What is needed: Render every line of the data exactly as written, and leave out the pictures.

Dataset section:
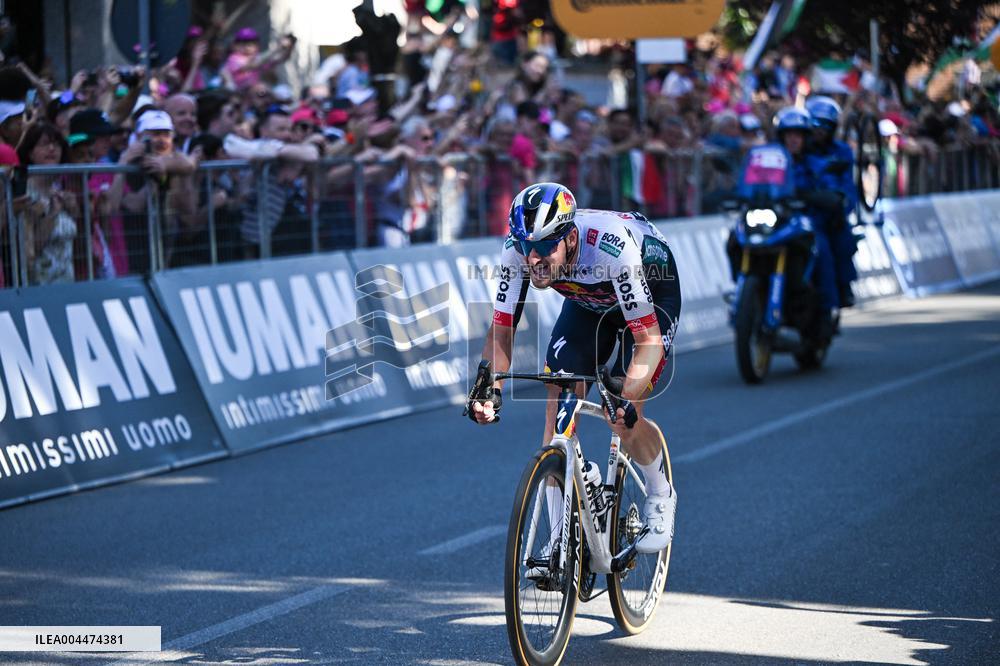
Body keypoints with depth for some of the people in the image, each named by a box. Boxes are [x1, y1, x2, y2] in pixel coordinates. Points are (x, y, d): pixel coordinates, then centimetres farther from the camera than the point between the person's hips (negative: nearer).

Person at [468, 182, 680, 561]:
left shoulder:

Task answer:
Body keypoints with depth for some of the people in the image, each named by a box. Boxes are [x1, y1, x2, y2] in pixel coordinates. Points are (x, y, d): pixel coordinates, then centimetres farther from the camera than the point between the person's hips (negative: nearer).

Person at [468, 182, 680, 561]:
left shoulder:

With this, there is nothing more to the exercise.